Noi bambini siamo stanchi di vivere in una frazione mal ridotta e abbandonata

Il primo articolo pubblicato dai “piccoli” giornalisti dell’A. Veneziano li vede tristemente vittime di un fatto criminale. Il furto dei pc avvenuto durante lo scorso weekend presso la loro scuola, ad Aquino, plesso “Leto-Borsellino”. Un avvenimento che li ha scossi profondamente e li ha spinti ad inaugurare la rubrica “FiloDiretto Junior” realizzando il loro primo articolo cogliendo a caldo le reazioni dei loro coetanei e dei loro docenti. Per poi uscire dalla scuola armati di taccuino per registrare le riflessioni di chi vive nella frazione monrealese.

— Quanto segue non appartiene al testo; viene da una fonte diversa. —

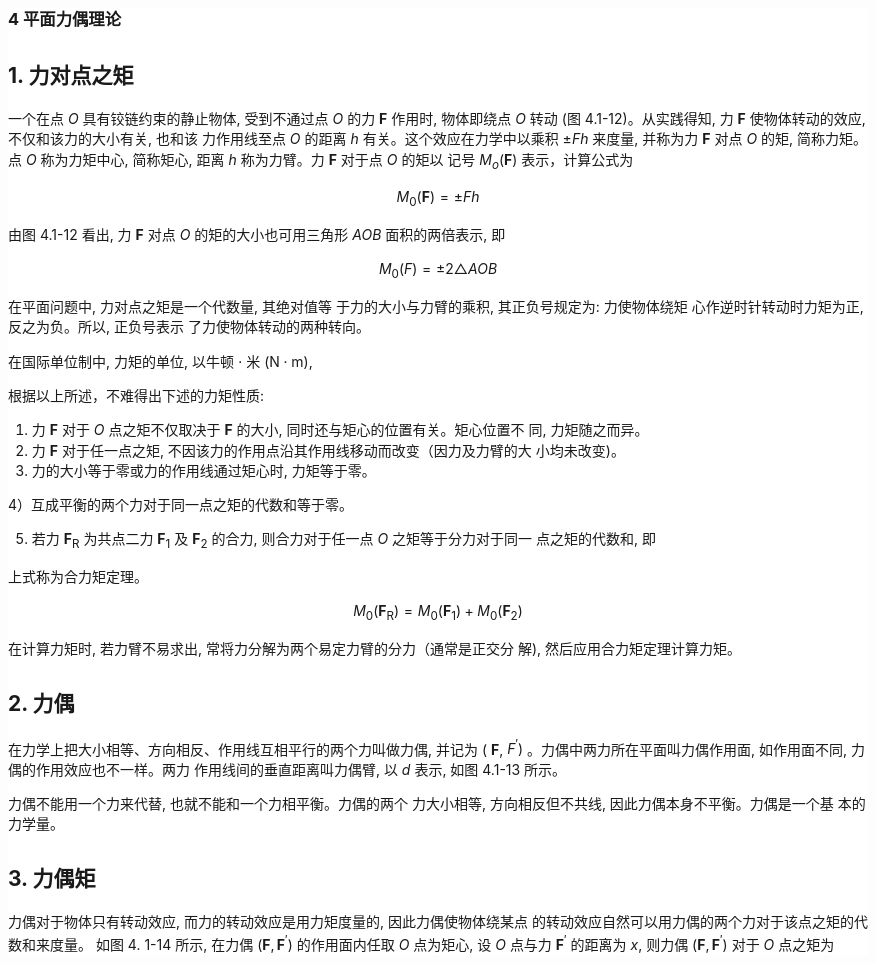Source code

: ### 4 平面力偶理论

## 1. 力对点之矩

一个在点 $O$ 具有铰链约束的静止物体, 受到不通过点 $O$ 的力 $\boldsymbol{F}$ 作用时, 物体即绕点 $O$ 转动 (图 4.1-12)。从实践得知, 力 $\boldsymbol{F}$ 使物体转动的效应, 不仅和该力的大小有关, 也和该 力作用线至点 $O$ 的距离 $h$ 有关。这个效应在力学中以乘积 $\pm F h$ 来度量, 并称为力 $\boldsymbol{F}$ 对点 $O$ 的矩, 简称力矩。点 $O$ 称为力矩中心, 简称矩心, 距离 $h$ 称为力臂。力 $\boldsymbol{F}$ 对于点 $O$ 的矩以 记号 $M_{o}(\boldsymbol{F})$ 表示，计算公式为

$$
M_{0}(\boldsymbol{F})= \pm F h
$$

由图 4.1-12 看出, 力 $\boldsymbol{F}$ 对点 $O$ 的矩的大小也可用三角形 $A O B$ 面积的两倍表示, 即

$$
M_{0}(F)= \pm 2 \triangle A O B
$$

在平面问题中, 力对点之矩是一个代数量, 其绝对值等 于力的大小与力臂的乘积, 其正负号规定为: 力使物体绕矩 心作逆时针转动时力矩为正, 反之为负。所以, 正负号表示 了力使物体转动的两种转向。

在国际单位制中, 力矩的单位, 以牛顿 $\cdot$ 米 $(\mathrm{N} \cdot \mathrm{m})$,

根据以上所述，不难得出下述的力矩性质:

1) 力 $\boldsymbol{F}$ 对于 $O$ 点之矩不仅取决于 $\boldsymbol{F}$ 的大小, 同时还与矩心的位置有关。矩心位置不 同, 力矩随之而异。
2) 力 $\boldsymbol{F}$ 对于任一点之矩, 不因该力的作用点沿其作用线移动而改变（因力及力臂的大 小均未改变)。
3) 力的大小等于零或力的作用线通过矩心时, 力矩等于零。

4）互成平衡的两个力对于同一点之矩的代数和等于零。

5) 若力 $\boldsymbol{F}_{\mathrm{R}}$ 为共点二力 $\boldsymbol{F}_{1}$ 及 $\boldsymbol{F}_{2}$ 的合力, 则合力对于任一点 $O$ 之矩等于分力对于同一 点之矩的代数和, 即

上式称为合力矩定理。

$$
M_{0}\left(\boldsymbol{F}_{\mathrm{R}}\right)=M_{0}\left(\boldsymbol{F}_{1}\right)+M_{0}\left(\boldsymbol{F}_{2}\right)
$$

在计算力矩时, 若力臂不易求出, 常将力分解为两个易定力臂的分力（通常是正交分 解), 然后应用合力矩定理计算力矩。

## 2. 力偶

在力学上把大小相等、方向相反、作用线互相平行的两个力叫做力偶, 并记为 ( $\boldsymbol{F}$, $\left.F^{\prime}\right)$ 。力偶中两力所在平面叫力偶作用面, 如作用面不同, 力偶的作用效应也不一样。两力 作用线间的垂直距离叫力偶臂, 以 $d$ 表示, 如图 4.1-13 所示。

力偶不能用一个力来代替, 也就不能和一个力相平衡。力偶的两个 力大小相等, 方向相反但不共线, 因此力偶本身不平衡。力偶是一个基 本的力学量。

## 3. 力偶矩

力偶对于物体只有转动效应, 而力的转动效应是用力矩度量的, 因此力偶使物体绕某点 的转动效应自然可以用力偶的两个力对于该点之矩的代数和来度量。 如图 4. 1-14 所示, 在力偶 $\left(\boldsymbol{F}, \boldsymbol{F}^{\prime}\right)$ 的作用面内任取 $O$ 点为矩心, 设 $O$ 点与力 $\boldsymbol{F}^{\prime}$ 的距离为 $x$, 则力偶 $\left(\boldsymbol{F}, \boldsymbol{F}^{\prime}\right)$ 对于 $O$ 点之矩为
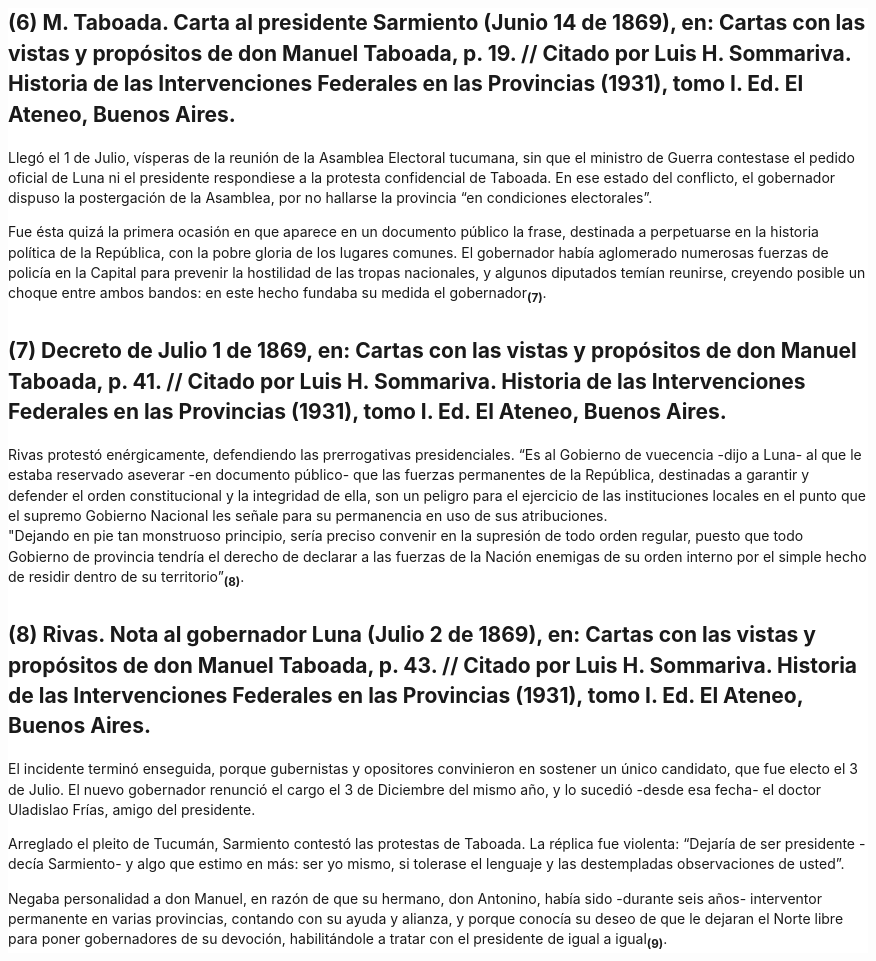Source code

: ## **(6) M. Taboada. Carta al presidente Sarmiento (Junio 14 de 1869), en: Cartas con las vistas y propósitos de don Manuel Taboada, p. 19. // Citado por Luis H. Sommariva. Historia de las Intervenciones Federales en las Provincias (1931), tomo I. Ed. El Ateneo, Buenos Aires.**

Llegó el 1 de Julio, vísperas de la reunión de la Asamblea Electoral tucumana, sin que el ministro de Guerra contestase el pedido oficial de Luna ni el presidente respondiese a la protesta confidencial de Taboada. En ese estado del conflicto, el gobernador dispuso la postergación de la Asamblea, por no hallarse la provincia “en condiciones electorales”.

Fue ésta quizá la primera ocasión en que aparece en un documento público la frase, destinada a perpetuarse en la historia política de la República, con la pobre gloria de los lugares comunes. El gobernador había aglomerado numerosas fuerzas de policía en la Capital para prevenir la hostilidad de las tropas nacionales, y algunos diputados temían reunirse, creyendo posible un choque entre ambos bandos: en este hecho fundaba su medida el gobernador<sub><strong>(7)</strong></sub>.

## **(7) Decreto de Julio 1 de 1869, en: Cartas con las vistas y propósitos de don Manuel Taboada, p. 41. // Citado por Luis H. Sommariva. Historia de las Intervenciones Federales en las Provincias (1931), tomo I. Ed. El Ateneo, Buenos Aires.**

Rivas protestó enérgicamente, defendiendo las prerrogativas presidenciales. “Es al Gobierno de vuecencia -dijo a Luna- al que le estaba reservado aseverar -en documento público- que las fuerzas permanentes de la República, destinadas a garantir y defender el orden constitucional y la integridad de ella, son un peligro para el ejercicio de las instituciones locales en el punto que el supremo Gobierno Nacional les señale para su permanencia en uso de sus atribuciones.  
"Dejando en pie tan monstruoso principio, sería preciso convenir en la supresión de todo orden regular, puesto que todo Gobierno de provincia tendría el derecho de declarar a las fuerzas de la Nación enemigas de su orden interno por el simple hecho de residir dentro de su territorio”<sub><strong>(8)</strong></sub>.

## **(8) Rivas. Nota al gobernador Luna (Julio 2 de 1869), en: Cartas con las vistas y propósitos de don Manuel Taboada, p. 43. // Citado por Luis H. Sommariva. Historia de las Intervenciones Federales en las Provincias (1931), tomo I. Ed. El Ateneo, Buenos Aires.**

El incidente terminó enseguida, porque gubernistas y opositores convinieron en sostener un único candidato, que fue electo el 3 de Julio. El nuevo gobernador renunció el cargo el 3 de Diciembre del mismo año, y lo sucedió -desde esa fecha- el doctor Uladislao Frías, amigo del presidente.

Arreglado el pleito de Tucumán, Sarmiento contestó las protestas de Taboada. La réplica fue violenta: “Dejaría de ser presidente -decía Sarmiento- y algo que estimo en más: ser yo mismo, si tolerase el lenguaje y las destempladas observaciones de usted”.

Negaba personalidad a don Manuel, en razón de que su hermano, don Antonino, había sido -durante seis años- interventor permanente en varias provincias, contando con su ayuda y alianza, y porque conocía su deseo de que le dejaran el Norte libre para poner gobernadores de su devoción, habilitándole a tratar con el presidente de igual a igual<sub><strong>(9)</strong></sub>.
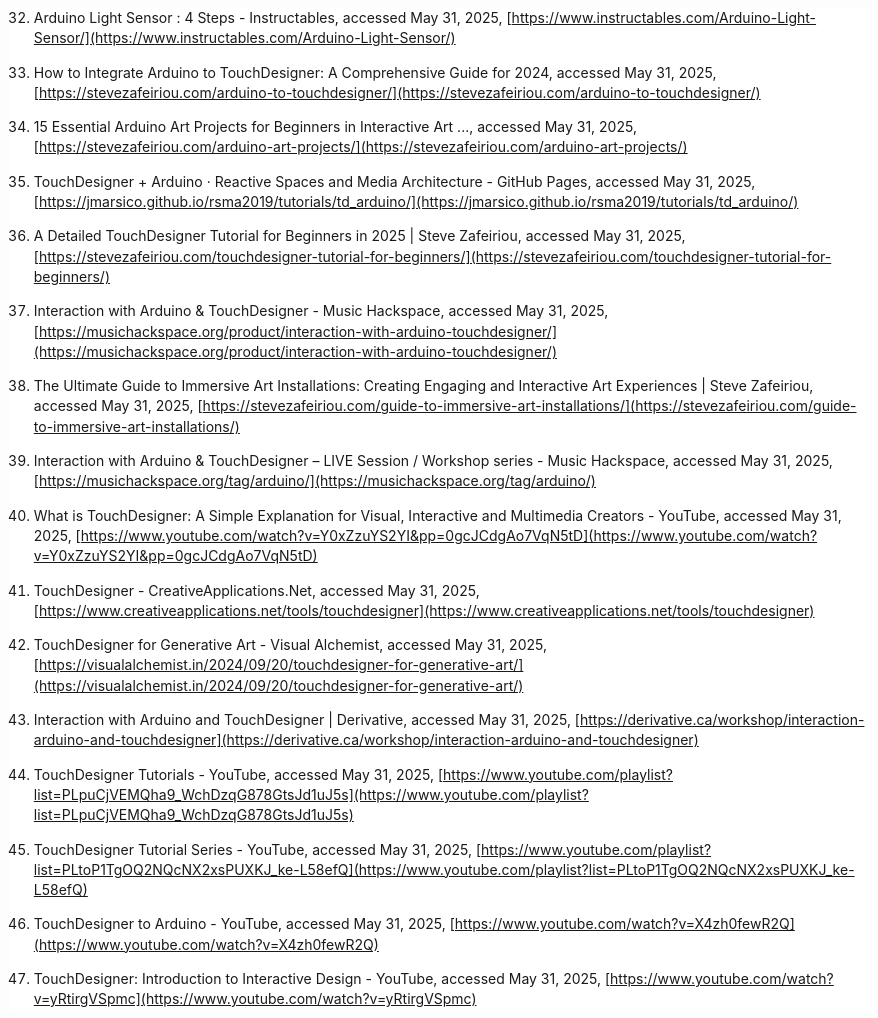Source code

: 32. Arduino Light Sensor : 4 Steps - Instructables, accessed May 31, 2025, [https://www.instructables.com/Arduino-Light-Sensor/](https://www.instructables.com/Arduino-Light-Sensor/)
    
33. How to Integrate Arduino to TouchDesigner: A Comprehensive Guide for 2024, accessed May 31, 2025, [https://stevezafeiriou.com/arduino-to-touchdesigner/](https://stevezafeiriou.com/arduino-to-touchdesigner/)
    
34. 15 Essential Arduino Art Projects for Beginners in Interactive Art ..., accessed May 31, 2025, [https://stevezafeiriou.com/arduino-art-projects/](https://stevezafeiriou.com/arduino-art-projects/)
    
35. TouchDesigner + Arduino · Reactive Spaces and Media Architecture - GitHub Pages, accessed May 31, 2025, [https://jmarsico.github.io/rsma2019/tutorials/td_arduino/](https://jmarsico.github.io/rsma2019/tutorials/td_arduino/)
    
36. A Detailed TouchDesigner Tutorial for Beginners in 2025 | Steve Zafeiriou, accessed May 31, 2025, [https://stevezafeiriou.com/touchdesigner-tutorial-for-beginners/](https://stevezafeiriou.com/touchdesigner-tutorial-for-beginners/)
    
37. Interaction with Arduino & TouchDesigner - Music Hackspace, accessed May 31, 2025, [https://musichackspace.org/product/interaction-with-arduino-touchdesigner/](https://musichackspace.org/product/interaction-with-arduino-touchdesigner/)
    
38. The Ultimate Guide to Immersive Art Installations: Creating Engaging and Interactive Art Experiences | Steve Zafeiriou, accessed May 31, 2025, [https://stevezafeiriou.com/guide-to-immersive-art-installations/](https://stevezafeiriou.com/guide-to-immersive-art-installations/)
    
39. Interaction with Arduino & TouchDesigner – LIVE Session / Workshop series - Music Hackspace, accessed May 31, 2025, [https://musichackspace.org/tag/arduino/](https://musichackspace.org/tag/arduino/)
    
40. What is TouchDesigner: A Simple Explanation for Visual, Interactive and Multimedia Creators - YouTube, accessed May 31, 2025, [https://www.youtube.com/watch?v=Y0xZzuYS2YI&pp=0gcJCdgAo7VqN5tD](https://www.youtube.com/watch?v=Y0xZzuYS2YI&pp=0gcJCdgAo7VqN5tD)
    
41. TouchDesigner - CreativeApplications.Net, accessed May 31, 2025, [https://www.creativeapplications.net/tools/touchdesigner](https://www.creativeapplications.net/tools/touchdesigner)
    
42. TouchDesigner for Generative Art - Visual Alchemist, accessed May 31, 2025, [https://visualalchemist.in/2024/09/20/touchdesigner-for-generative-art/](https://visualalchemist.in/2024/09/20/touchdesigner-for-generative-art/)
    
43. Interaction with Arduino and TouchDesigner | Derivative, accessed May 31, 2025, [https://derivative.ca/workshop/interaction-arduino-and-touchdesigner](https://derivative.ca/workshop/interaction-arduino-and-touchdesigner)
    
44. TouchDesigner Tutorials - YouTube, accessed May 31, 2025, [https://www.youtube.com/playlist?list=PLpuCjVEMQha9_WchDzqG878GtsJd1uJ5s](https://www.youtube.com/playlist?list=PLpuCjVEMQha9_WchDzqG878GtsJd1uJ5s)
    
45. TouchDesigner Tutorial Series - YouTube, accessed May 31, 2025, [https://www.youtube.com/playlist?list=PLtoP1TgOQ2NQcNX2xsPUXKJ_ke-L58efQ](https://www.youtube.com/playlist?list=PLtoP1TgOQ2NQcNX2xsPUXKJ_ke-L58efQ)
    
46. TouchDesigner to Arduino - YouTube, accessed May 31, 2025, [https://www.youtube.com/watch?v=X4zh0fewR2Q](https://www.youtube.com/watch?v=X4zh0fewR2Q)
    
47. TouchDesigner: Introduction to Interactive Design - YouTube, accessed May 31, 2025, [https://www.youtube.com/watch?v=yRtirgVSpmc](https://www.youtube.com/watch?v=yRtirgVSpmc)
    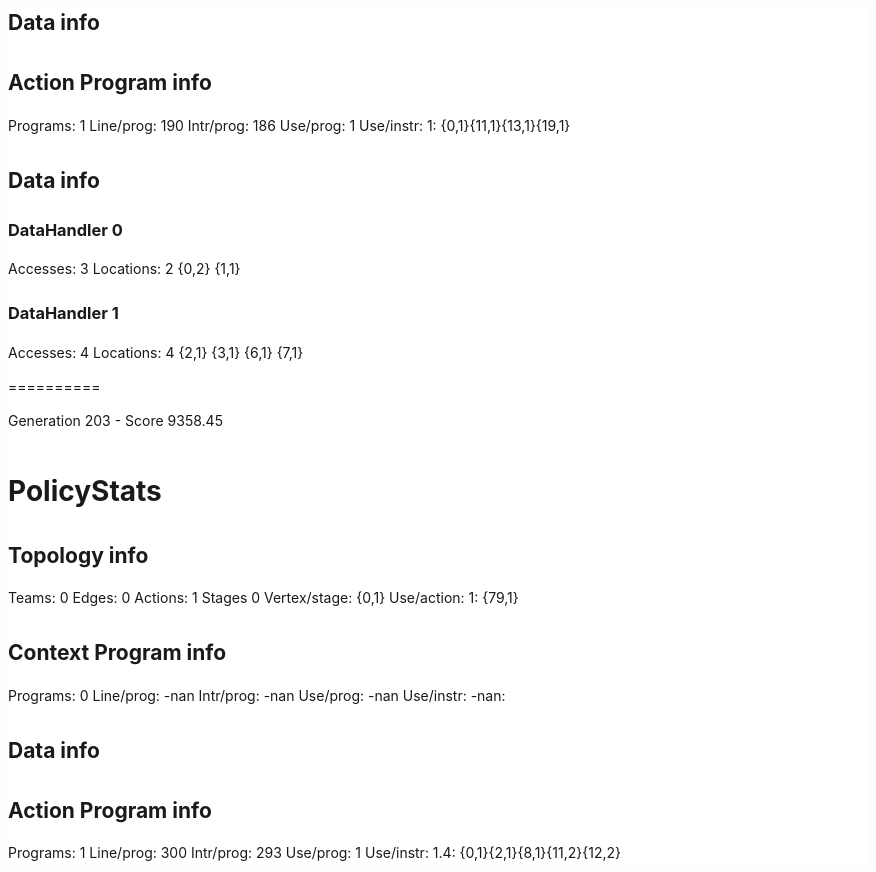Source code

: ## Data info


## Action Program info
Programs:	1
Line/prog:	190
Intr/prog:	186
Use/prog:	1
Use/instr:	1: {0,1}{11,1}{13,1}{19,1}

## Data info

### DataHandler 0
Accesses:	3
Locations:	2
{0,2} {1,1} 

### DataHandler 1
Accesses:	4
Locations:	4
{2,1} {3,1} {6,1} {7,1} 


==========

Generation 203 - Score 9358.45

# PolicyStats
## Topology info
Teams:		0
Edges:		0
Actions:	1
Stages		0
Vertex/stage:	{0,1} 
Use/action:	1: {79,1} 

## Context Program info
Programs:	0
Line/prog:	-nan
Intr/prog:	-nan
Use/prog:	-nan
Use/instr:	-nan: 

## Data info


## Action Program info
Programs:	1
Line/prog:	300
Intr/prog:	293
Use/prog:	1
Use/instr:	1.4: {0,1}{2,1}{8,1}{11,2}{12,2}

Aquino (Monreale), 5 dicembre 2017 –È stato un triste rientro quello di ieri per noi, allievi del plesso “Leto-Borsellino” di Aquino, dove dei ladri hanno rubato diciotto computer. I malviventi sono entrati nella notte tra sabato e domenica e hanno portato via i PC che erano conservati nell’aula multimediale della scuola e non ancora utilizzati. Non è la prima volta che la scuola della frazione subisce furti di questo genere. 

La porta di ferro con le sbarre segate

Siamo stanchi di vivere in una frazione mal ridotta e abbandonata. Lunedì facendo un giro per i corridoi della scuola diverse sono le reazioni raccolte sul fatto accaduto. “Siamo arrabbiati e dispiaciuti perché sapevamo di poter studiare utilizzando i computer”, dice uno studente. “Hanno violato il diritto allo studio”, commenta il furto qualche altro. “Sono persone indegne che non hanno rispetto per i bambini”, dice il bidello della scuola primaria. 

Alla domanda “Siete contenti del quartiere di Aquino?”, gli insegnanti responsabili del plesso hanno risposto: “Quando accadono queste cose no”. “Effettivamente no, io ho tante aspettative per questo quartiere – aggiunge un altro docente – ma non penso che così possiamo andare avanti”. 

Così abbiamo chiesto cosa possiamo fare per migliorarlo. “Sicuramente responsabilizzarci tutti e cercare di migliorare sempre i nostri comportamenti”, rispondono i docenti.

Le nostre interviste non si sono fermate nei corridoi della scuola, ma siamo scesi in strada raccogliendo le dichiarazioni dei commercianti di Aquino. “Sconvolto e stupito, bisognerebbe prendere provvedimenti”, “Sdegno e dispiacere, perché voi ragazzi studiavate con i PC”.

A conclusione dell’intervista non ci resta che aggiungere che i ladri non hanno rubato i computer ma hanno rubato il futuro di tutti noi. Non capiamo perché hanno commesso questa azione. Forse odiano la nostra scuola?

 

Gli alunni VA e VB scuola primaria di Aquino

(Coordinatrice  Loredana Inzinsola)

1 Commento
  1. Sandra Azzaro scrive

    Io abito ad Aquino ed avrei un miliardo di parole da spendere contro alcuni soggetti che girano per il paese ……ma purtroppo c’è poco controllo da parte delle forze dell’ ordine. Dovrebbero mettere le telecamere anche nelle scuole,ma effettivamente forse durerebbero poco.Comunque c’è molta gente che dovrebbe andare in galera e non uscire più.